Tuesday, November 20, 2007

Solum on Blogging and the Transformation of Legal Scholarship

Lawrence B. Solum, University of Illinois College of Law, has posted his paper Blogging and the Transformation of Legal Scholarship. It appears in the Washington Law Review. Hat tip. Here's the abstract:
Does blogging have anything to do with legal scholarship? Could blogging transform the legal academy? This paper suggests that these are the wrong questions. Blogs have plenty to do with legal scholarship - that's obvious. But what blogs have to do with legal scholarship isn't driven by anything special about blogs qua weblogs, qua collections of web pages that share the form of a journal or log. The relationship between blogging and the future of legal scholarship is a product of other forces - the emergence of the short form, the obsolesce of exclusive rights, and the trend towards the disintermediation of legal scholarship. Those forces and their relationship to blogging will be the primary focus of this paper.

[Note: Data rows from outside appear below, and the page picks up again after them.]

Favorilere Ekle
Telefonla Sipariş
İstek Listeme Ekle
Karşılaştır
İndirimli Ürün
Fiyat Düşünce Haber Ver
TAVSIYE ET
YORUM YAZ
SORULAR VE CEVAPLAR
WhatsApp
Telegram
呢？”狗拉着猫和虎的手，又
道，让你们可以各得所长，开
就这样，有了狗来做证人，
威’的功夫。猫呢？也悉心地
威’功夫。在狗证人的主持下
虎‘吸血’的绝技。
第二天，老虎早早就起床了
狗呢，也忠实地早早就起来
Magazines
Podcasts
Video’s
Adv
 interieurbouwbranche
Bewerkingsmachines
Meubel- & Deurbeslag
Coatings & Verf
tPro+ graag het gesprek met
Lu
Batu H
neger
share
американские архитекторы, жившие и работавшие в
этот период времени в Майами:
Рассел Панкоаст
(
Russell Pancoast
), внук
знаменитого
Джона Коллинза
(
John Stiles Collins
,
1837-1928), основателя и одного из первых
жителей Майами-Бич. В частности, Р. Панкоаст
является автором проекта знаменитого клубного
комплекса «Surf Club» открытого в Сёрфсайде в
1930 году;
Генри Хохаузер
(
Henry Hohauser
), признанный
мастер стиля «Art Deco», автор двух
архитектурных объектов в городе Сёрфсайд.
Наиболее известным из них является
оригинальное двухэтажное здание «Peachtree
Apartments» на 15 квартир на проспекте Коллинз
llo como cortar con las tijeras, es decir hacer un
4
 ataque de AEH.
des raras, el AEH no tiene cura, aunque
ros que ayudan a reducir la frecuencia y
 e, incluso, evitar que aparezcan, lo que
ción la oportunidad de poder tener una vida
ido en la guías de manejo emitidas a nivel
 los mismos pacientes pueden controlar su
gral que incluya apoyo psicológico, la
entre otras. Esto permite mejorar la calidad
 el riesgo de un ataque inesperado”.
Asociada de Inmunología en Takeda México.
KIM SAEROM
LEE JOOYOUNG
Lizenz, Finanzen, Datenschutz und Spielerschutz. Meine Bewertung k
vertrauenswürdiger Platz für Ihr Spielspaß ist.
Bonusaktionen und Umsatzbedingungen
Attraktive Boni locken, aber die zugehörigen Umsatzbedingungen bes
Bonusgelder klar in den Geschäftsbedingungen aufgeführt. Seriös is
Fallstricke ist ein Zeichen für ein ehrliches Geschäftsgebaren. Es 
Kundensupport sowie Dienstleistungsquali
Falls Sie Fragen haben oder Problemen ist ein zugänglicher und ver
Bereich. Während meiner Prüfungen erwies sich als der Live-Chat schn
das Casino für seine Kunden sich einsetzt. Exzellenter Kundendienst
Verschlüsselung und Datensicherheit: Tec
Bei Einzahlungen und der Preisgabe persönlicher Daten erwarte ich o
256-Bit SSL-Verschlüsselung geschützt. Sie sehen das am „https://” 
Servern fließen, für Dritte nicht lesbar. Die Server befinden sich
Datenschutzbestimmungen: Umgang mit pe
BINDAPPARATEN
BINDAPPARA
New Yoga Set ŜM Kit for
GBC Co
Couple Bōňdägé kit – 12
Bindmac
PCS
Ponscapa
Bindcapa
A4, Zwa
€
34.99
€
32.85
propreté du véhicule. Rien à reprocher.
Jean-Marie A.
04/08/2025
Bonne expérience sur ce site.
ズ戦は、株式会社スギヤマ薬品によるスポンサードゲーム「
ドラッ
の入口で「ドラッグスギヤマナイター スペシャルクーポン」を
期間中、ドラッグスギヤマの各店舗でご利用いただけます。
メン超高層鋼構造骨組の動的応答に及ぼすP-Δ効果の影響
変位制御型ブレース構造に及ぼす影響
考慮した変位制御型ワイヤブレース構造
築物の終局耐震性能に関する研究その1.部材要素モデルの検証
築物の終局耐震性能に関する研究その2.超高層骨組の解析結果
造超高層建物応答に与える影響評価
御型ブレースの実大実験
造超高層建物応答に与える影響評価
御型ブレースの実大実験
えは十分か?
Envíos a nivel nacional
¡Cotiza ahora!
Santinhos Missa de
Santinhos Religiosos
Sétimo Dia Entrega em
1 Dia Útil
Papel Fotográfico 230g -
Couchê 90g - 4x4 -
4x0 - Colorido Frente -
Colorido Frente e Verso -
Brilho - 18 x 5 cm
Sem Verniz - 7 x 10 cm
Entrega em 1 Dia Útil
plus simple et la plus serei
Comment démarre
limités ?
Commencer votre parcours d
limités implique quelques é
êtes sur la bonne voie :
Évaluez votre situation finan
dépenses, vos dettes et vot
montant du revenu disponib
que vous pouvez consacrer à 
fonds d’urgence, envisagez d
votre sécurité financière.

The transition from the "long form" to the "short form" involves movement from very long law review articles and multivolume treatises to new forms of legal scholarship, including the blog post, the idea piece, and the use of collaborative online authoring environments such as wikis. The transition from exclusive rights to open source requires publication in formats that provide full text searchability and the use of copyright to insure that scholarship can be freely downloaded and duplicated. The trend toward disintermediation reflects the diminished role of traditional intermediaries such as student and peer editorial boards and the growing role of search engines such as Google.
These trends are the result of technology change and the fundamental forces that drive legal scholarship. Each of the three trends, the short form, open access, and disintermediation reduces search costs and access costs to legal scholarship. Reducing costs has other important implications, including the facilitation of the globalization of legal scholarship and the reduction of lag times between the production and full-scale dissemination of new scholarship.
Each of these important trends is facilitated by blogs and blogging, but the blog or weblog is only one form that these trends can take. Blogs express and facilitate the fundamental forces that are already transforming legal scholarship in fundamental ways.